### What is needed
Every record below must be retyped exactly, with the pictures left out.

[Collected data]
━━━━━━

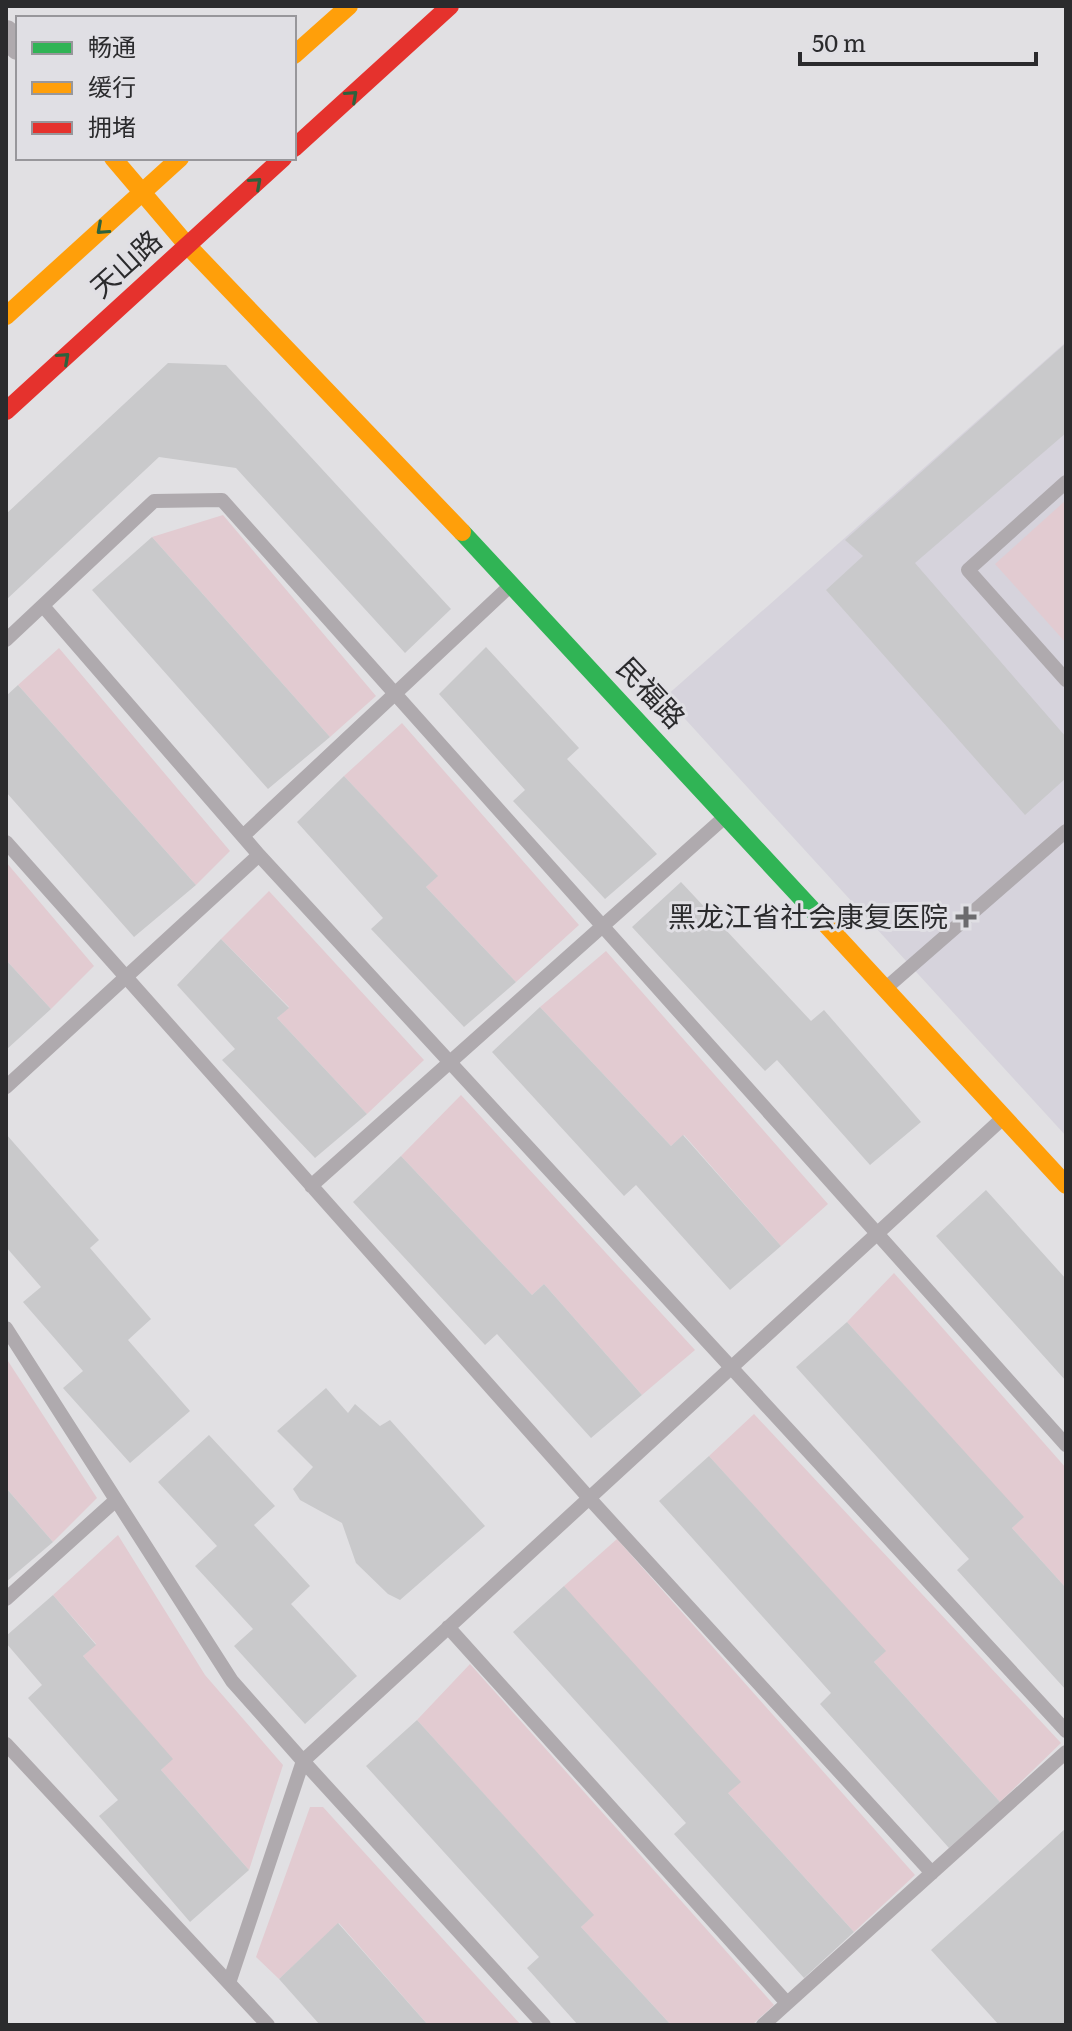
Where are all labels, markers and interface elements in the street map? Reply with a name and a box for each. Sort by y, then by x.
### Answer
legend [16,16,296,160]
scale bar [800,16,1036,66]
text: 50 m [812,24,866,59]
text: 畅通 [88,28,136,63]
text: 缓行 [88,68,136,103]
one-way arrow [342,91,357,105]
text: 拥堵 [88,108,136,143]
one-way arrow [246,178,261,193]
street label: 天山路 [79,219,170,306]
one-way arrow [97,220,111,235]
one-way arrow [54,354,69,368]
street label: 民福路 [608,647,696,737]
place label: 黑龙江省社会康复医院 [668,894,948,936]
marker: 黑龙江省社会康复医院 [955,906,977,928]

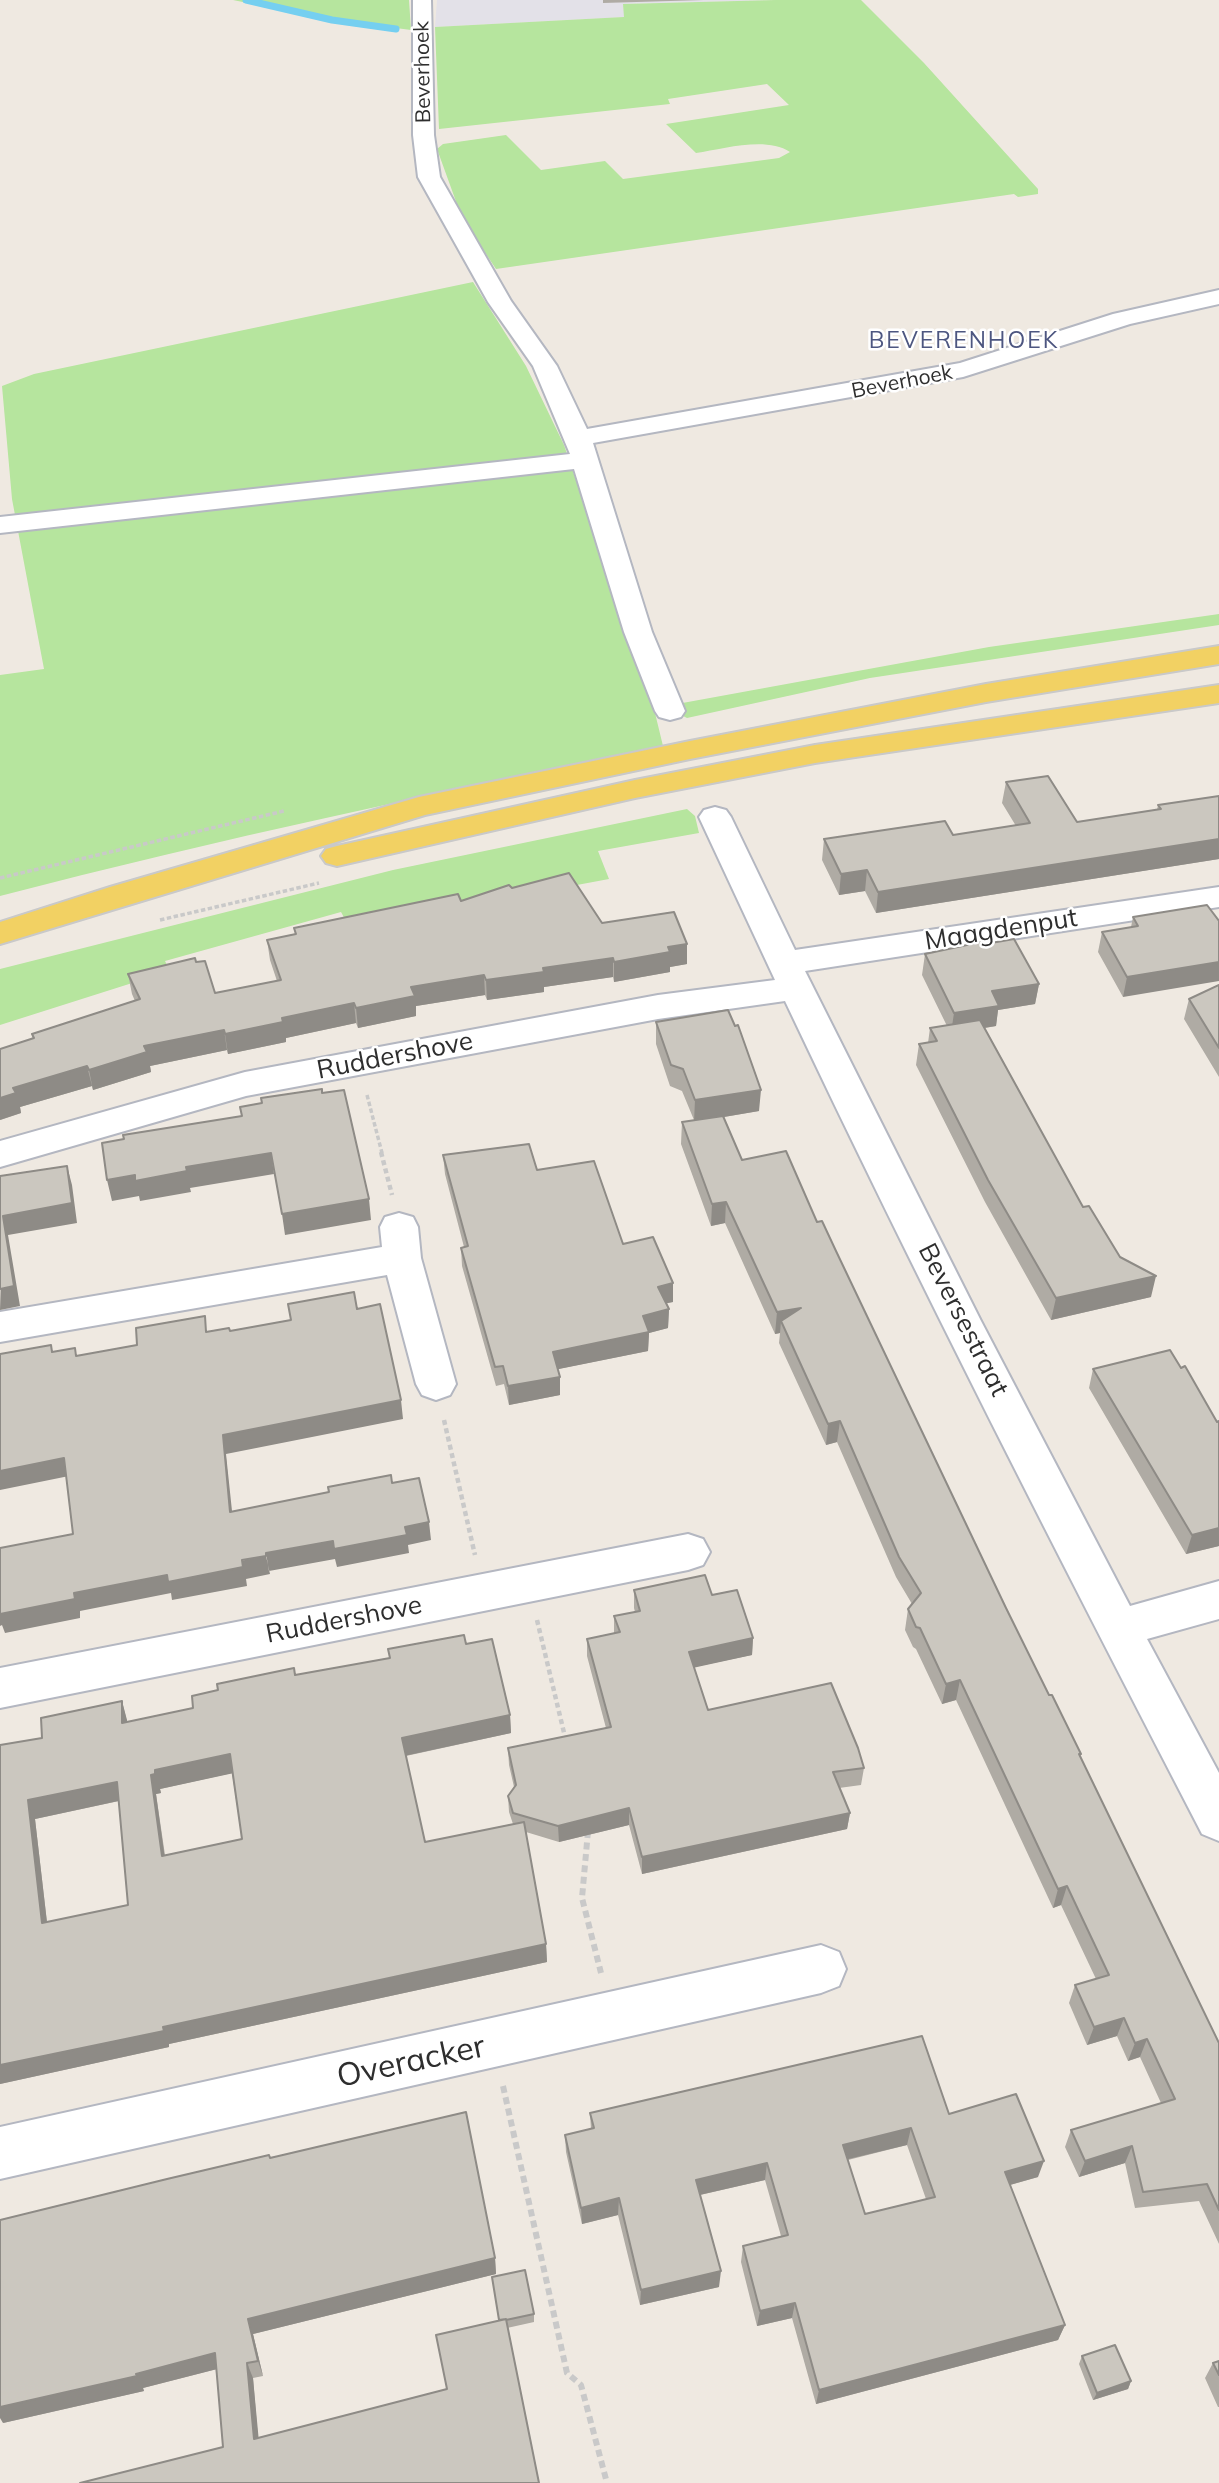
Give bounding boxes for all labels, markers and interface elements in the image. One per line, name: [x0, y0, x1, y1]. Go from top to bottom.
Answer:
street label: Beverhoek: [410, 21, 436, 123]
district label: BEVERENHOEK: [870, 327, 1058, 355]
street label: Beverhoek: [849, 360, 955, 404]
street label: Maagdenput: [923, 903, 1079, 957]
street label: Ruddershove: [314, 1026, 476, 1086]
street label: Beversestraat: [911, 1238, 1015, 1402]
street label: Ruddershove: [263, 1590, 425, 1650]
street label: Overacker: [333, 2028, 489, 2096]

━━━━━━

### Your solution
Where are all labels, markers and interface elements in the street map? Reply with a name and a box for each. Sort by y, then by x.
### Answer
legend [16,16,296,160]
scale bar [800,16,1036,66]
text: 50 m [812,24,866,59]
text: 畅通 [88,28,136,63]
text: 缓行 [88,68,136,103]
one-way arrow [342,91,357,105]
text: 拥堵 [88,108,136,143]
one-way arrow [246,178,261,193]
street label: 天山路 [79,219,170,306]
one-way arrow [97,220,111,235]
one-way arrow [54,354,69,368]
street label: 民福路 [608,647,696,737]
place label: 黑龙江省社会康复医院 [668,894,948,936]
marker: 黑龙江省社会康复医院 [955,906,977,928]

Give bounding boxes for all labels, markers and interface elements in the image. One per line, name: [x0, y0, x1, y1]. Go from top to bottom.
Answer:
street label: Beverhoek: [410, 21, 436, 123]
district label: BEVERENHOEK: [870, 327, 1058, 355]
street label: Beverhoek: [849, 360, 955, 404]
street label: Maagdenput: [923, 903, 1079, 957]
street label: Ruddershove: [314, 1026, 476, 1086]
street label: Beversestraat: [911, 1238, 1015, 1402]
street label: Ruddershove: [263, 1590, 425, 1650]
street label: Overacker: [333, 2028, 489, 2096]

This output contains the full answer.